Славный Джон Ячменное Зерно, всегда разжигающий и предельно усиливающий страсти, безразлично, добрые они или злые, в данном случае тоже не скупился на услуги: и не раз в этот вечер поднимали кубок за то, чтобы гром разразил вероломных друзей и жестокосердых господ.

Тем временем мистер Айрби, чтобы развлечься, постарался задержать у себя в замке гуртовщика‑северянина. Он велел поставить перед ним в буфетной изрядный кусок холодной говядины и кружку пенящегося домашнего пива и забавлялся, глядя, как лихо Робин Ойг Мак‑Комбих уплетает эти непривычные для него яства. Затем сквайр зажег трубку и, чтобы примирить свое аристократическое достоинство с желанием узнать, что делается у скотоводов, стал разговаривать с гостем, расхаживая по комнате.

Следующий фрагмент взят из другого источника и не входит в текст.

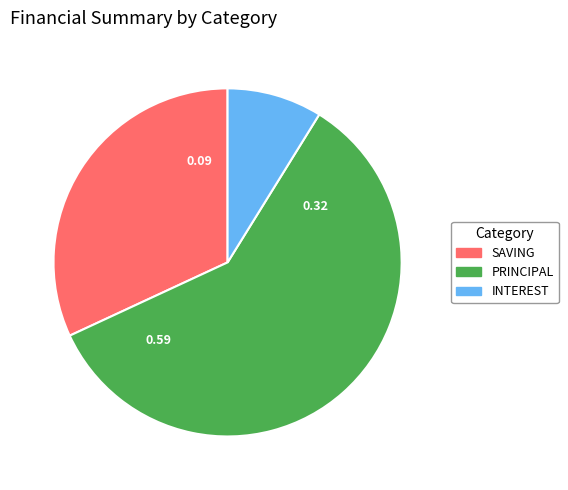

Approximately how many times larger is the value at SAVING compared to PRINCIPAL?

0.5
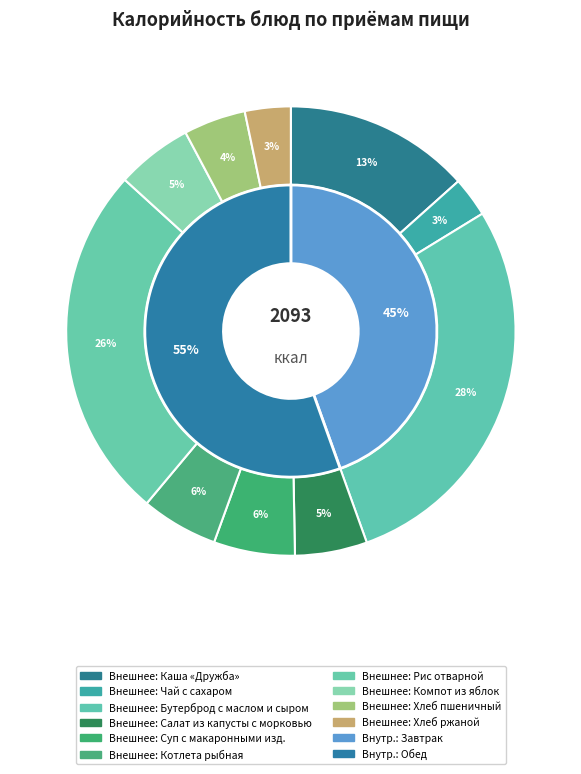

Which category has the biggest portion of the pie?

Бутерброд с маслом и сыром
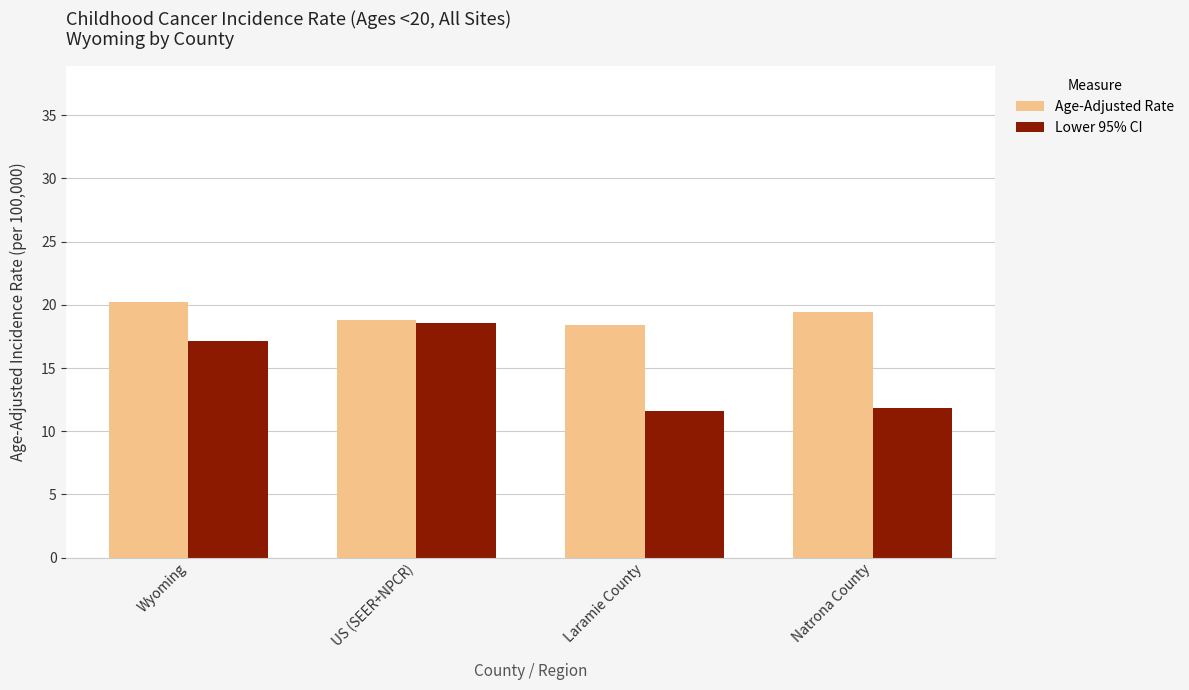

The value of Lower 95% CI at Wyoming is 17.1. True or false?

True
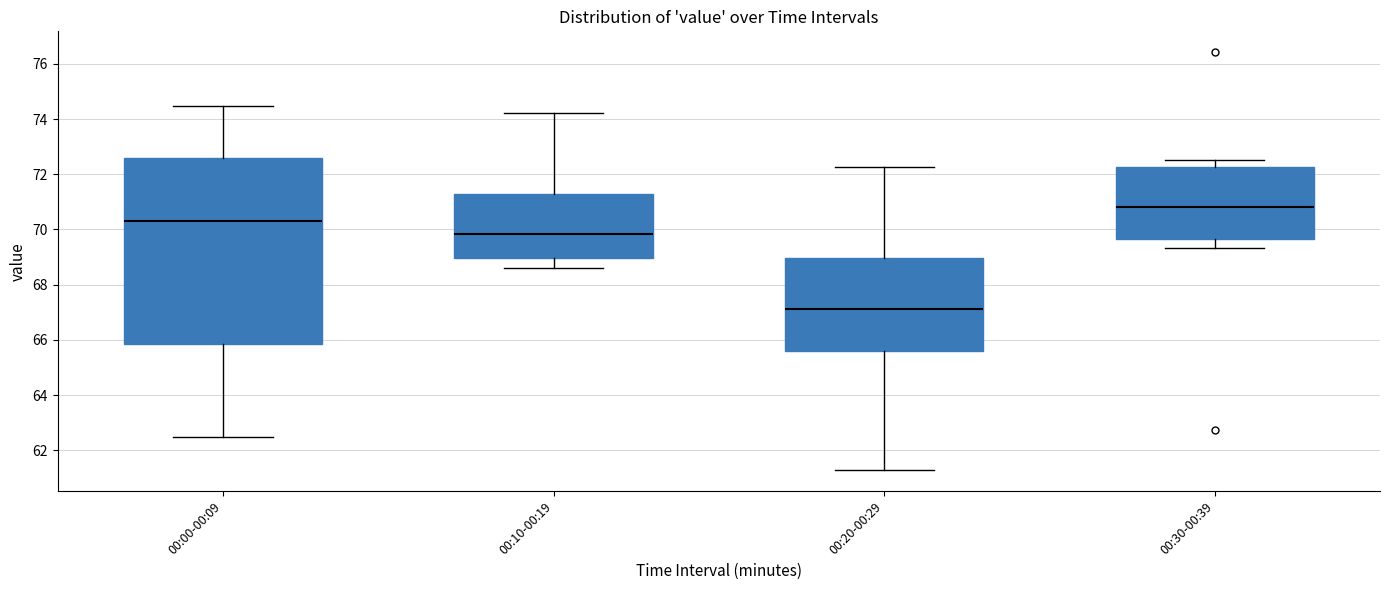

Comparing the boxes themselves (not the whiskers), which one is the tallest?

00:00-00:09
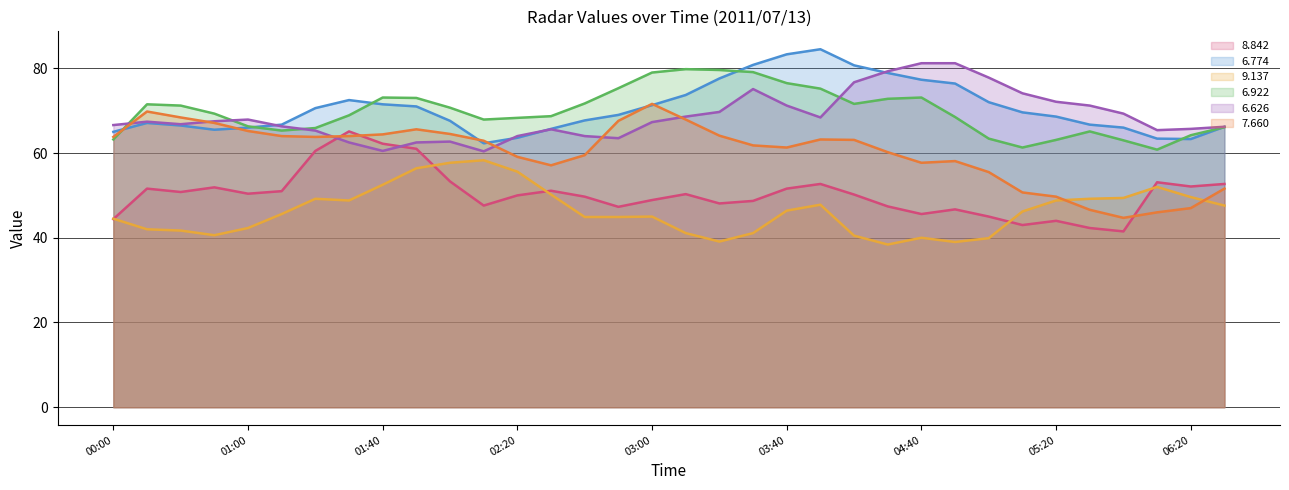

What is the smallest value displayed?

38.4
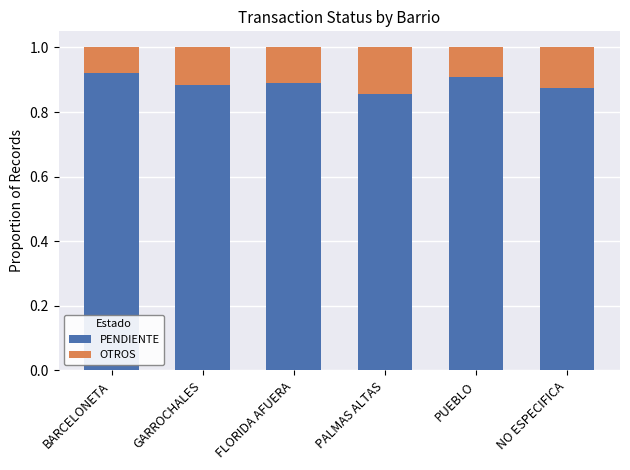

What is the sum of all PENDIENTE values?

5.3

– Мне повстречался еще один гурт, – сказал он, – его вел кто‑то из твоих земляков; гурт был поменьше твоего, быки всё больше комолые; вел их здоровый детина, на нем была не юбчонка, в каких вы все щеголяете, а, как полагается, штаны. Не знаешь, кто это такой?

– Что за черт! Кто ж это мог быть, верно Хьюг Моррисон, и впрямь, видно, он. Не думал я, что он так скоро управится, – вышел на день позже, да и догнал нас. Только у его быков – они ведь аргайлские – наверно, ноги совсем уж заплетаются. А что он, далече отселе?

– Да, должно быть, милях в шести‑семи, – ответил сквайр. – Я поравнялся с ними у скал Кристенбери, а ты мне повстречался у Холланской рощи. Если его быки едва идут, с ним, пожалуй, можно будет сторговаться.

– Ну нет, не того Хьюг Моррисон десятка, чтобы в убыток себе торговать. На то есть такие простофили, как горец Робин Ойг. Позвольте пожелать вам доброй ночи, и пусть их будет не одна, а двадцать подряд, а мне пора в деревню, поглядеть, кончил ли Гарри Уэйкфилд чудить.

В трактире все еще продолжались оживленные разговоры, вертевшиеся вокруг предательства Робина

Ойга, когда тот, кого все наперебой поносили, вошел туда. Как обычно бывает в таких случаях, с его появлением разговор тотчас оборвался, и компания встретила его тем ледяным молчанием, которое красноречивее бесчисленных возгласов сообщает пришельцу, что его присутствие нежелательно. Изумленный, раздосадованный, но нисколько не устрашенный тем приемом, который ему был оказан, Робин Ойг шагнул вперед со смелым и даже надменным видом, ни с кем не поздоровался, раз его самого никто не приветствовал, и уселся у пылающего очага, неподалеку от стола, за которым сидели Гарри Уэйкфилд, управитель и еще двое‑трое людей. Как во всех домах в Камберленде, кухня была просторная, и если б только Робин захотел, он вполне мог бы выбрать место подальше.

Усевшись поудобнее, он раскурил трубку и потребовал кружку пива за два пенса.